═══ Records to process ═══

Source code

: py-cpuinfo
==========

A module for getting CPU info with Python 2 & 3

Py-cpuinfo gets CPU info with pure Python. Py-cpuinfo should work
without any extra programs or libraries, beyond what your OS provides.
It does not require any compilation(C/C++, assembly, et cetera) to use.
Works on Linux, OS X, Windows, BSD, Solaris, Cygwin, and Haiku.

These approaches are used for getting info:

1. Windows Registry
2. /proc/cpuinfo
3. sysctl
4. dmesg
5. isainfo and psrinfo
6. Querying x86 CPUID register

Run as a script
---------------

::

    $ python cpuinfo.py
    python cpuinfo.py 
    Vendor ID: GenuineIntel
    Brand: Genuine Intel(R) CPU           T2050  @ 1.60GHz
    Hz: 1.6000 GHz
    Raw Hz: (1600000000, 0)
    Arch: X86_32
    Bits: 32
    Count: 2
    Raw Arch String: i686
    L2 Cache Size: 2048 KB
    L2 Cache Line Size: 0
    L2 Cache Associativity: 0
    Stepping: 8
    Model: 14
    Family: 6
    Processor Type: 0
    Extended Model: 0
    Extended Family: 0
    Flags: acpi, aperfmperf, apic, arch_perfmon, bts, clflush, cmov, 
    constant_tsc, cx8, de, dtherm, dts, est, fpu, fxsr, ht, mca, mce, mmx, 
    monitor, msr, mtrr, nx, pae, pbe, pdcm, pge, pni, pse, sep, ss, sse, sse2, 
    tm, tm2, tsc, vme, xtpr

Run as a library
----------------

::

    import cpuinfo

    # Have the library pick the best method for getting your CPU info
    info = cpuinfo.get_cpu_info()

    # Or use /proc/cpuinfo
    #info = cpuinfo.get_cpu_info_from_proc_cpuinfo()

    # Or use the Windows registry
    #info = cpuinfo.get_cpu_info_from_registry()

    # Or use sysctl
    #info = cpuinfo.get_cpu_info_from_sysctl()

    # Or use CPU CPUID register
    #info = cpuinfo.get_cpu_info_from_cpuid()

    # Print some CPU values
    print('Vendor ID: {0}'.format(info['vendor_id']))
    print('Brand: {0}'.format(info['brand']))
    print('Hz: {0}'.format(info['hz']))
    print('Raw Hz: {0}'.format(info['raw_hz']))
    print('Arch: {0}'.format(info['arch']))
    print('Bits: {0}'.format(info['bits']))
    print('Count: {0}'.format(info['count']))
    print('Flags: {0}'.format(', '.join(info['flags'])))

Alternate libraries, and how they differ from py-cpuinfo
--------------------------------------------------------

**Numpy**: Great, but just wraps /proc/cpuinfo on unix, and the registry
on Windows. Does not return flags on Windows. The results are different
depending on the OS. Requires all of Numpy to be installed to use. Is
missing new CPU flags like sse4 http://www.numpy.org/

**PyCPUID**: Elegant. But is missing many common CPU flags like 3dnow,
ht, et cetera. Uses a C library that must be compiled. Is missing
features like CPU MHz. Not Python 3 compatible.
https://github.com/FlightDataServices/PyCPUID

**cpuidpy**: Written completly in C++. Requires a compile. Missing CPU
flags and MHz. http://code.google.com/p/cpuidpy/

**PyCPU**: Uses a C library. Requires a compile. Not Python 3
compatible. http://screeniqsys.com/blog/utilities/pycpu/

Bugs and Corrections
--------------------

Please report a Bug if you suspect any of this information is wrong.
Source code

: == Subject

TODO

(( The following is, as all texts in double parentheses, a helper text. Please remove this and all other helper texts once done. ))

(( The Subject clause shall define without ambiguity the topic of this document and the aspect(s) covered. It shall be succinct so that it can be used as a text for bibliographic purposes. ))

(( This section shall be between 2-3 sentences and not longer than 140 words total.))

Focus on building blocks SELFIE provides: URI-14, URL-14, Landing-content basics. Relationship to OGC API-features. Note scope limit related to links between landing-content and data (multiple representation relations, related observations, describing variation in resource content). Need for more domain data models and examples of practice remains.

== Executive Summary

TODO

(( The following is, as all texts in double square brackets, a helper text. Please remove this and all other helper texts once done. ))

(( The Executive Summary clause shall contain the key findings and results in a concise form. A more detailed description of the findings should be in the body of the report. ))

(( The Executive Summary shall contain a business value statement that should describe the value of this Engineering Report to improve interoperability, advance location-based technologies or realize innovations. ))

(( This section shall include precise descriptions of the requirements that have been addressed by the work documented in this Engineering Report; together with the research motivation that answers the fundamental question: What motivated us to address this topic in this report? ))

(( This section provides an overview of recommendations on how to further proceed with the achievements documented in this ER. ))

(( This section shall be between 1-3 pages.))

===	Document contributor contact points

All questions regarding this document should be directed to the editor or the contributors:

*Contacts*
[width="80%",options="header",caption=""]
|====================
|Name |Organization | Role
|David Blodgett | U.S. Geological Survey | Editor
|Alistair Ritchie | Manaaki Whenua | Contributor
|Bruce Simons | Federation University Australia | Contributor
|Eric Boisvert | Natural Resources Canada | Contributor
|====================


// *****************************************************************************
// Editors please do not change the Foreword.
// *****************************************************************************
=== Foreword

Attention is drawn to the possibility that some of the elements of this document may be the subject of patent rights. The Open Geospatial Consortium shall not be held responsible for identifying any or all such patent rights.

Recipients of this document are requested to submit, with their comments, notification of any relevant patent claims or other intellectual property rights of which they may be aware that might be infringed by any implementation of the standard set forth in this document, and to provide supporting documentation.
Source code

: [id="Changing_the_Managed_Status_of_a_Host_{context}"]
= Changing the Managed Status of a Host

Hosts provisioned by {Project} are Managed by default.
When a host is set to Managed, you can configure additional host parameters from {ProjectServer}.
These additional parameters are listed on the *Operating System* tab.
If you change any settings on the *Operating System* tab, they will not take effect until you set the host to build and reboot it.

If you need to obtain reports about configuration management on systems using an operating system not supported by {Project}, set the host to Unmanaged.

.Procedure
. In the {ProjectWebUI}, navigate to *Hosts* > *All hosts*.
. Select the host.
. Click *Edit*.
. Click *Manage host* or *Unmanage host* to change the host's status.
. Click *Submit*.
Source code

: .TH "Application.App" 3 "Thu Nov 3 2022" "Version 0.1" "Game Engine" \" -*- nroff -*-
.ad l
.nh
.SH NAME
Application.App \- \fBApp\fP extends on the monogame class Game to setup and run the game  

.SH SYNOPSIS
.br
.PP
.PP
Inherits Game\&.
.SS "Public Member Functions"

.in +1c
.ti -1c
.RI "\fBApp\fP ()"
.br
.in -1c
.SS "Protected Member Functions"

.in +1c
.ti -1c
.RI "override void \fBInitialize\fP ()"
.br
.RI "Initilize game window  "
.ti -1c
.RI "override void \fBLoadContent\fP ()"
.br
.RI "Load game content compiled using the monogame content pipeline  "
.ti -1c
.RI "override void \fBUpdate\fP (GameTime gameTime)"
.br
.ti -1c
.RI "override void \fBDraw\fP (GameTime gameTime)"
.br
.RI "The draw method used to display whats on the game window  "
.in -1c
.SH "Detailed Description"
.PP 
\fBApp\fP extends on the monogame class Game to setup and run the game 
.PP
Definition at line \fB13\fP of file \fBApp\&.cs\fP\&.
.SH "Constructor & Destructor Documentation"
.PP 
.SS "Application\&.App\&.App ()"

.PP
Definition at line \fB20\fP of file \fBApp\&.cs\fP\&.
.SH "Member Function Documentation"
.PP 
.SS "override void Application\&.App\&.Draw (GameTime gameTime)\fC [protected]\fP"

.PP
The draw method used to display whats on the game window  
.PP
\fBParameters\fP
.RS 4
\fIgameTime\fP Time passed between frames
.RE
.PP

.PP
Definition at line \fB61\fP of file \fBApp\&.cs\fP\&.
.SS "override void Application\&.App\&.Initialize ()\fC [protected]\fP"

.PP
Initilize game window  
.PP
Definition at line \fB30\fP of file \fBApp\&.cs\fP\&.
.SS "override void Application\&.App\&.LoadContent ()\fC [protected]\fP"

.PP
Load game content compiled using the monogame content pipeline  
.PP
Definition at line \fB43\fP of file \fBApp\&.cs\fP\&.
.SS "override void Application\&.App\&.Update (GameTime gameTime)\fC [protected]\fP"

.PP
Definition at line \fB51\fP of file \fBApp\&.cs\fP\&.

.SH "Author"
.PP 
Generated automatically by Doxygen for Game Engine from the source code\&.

═══

Report back each line of the entries that holds the string "Size".

    L2 Cache Size: 2048 KB
    L2 Cache Line Size: 0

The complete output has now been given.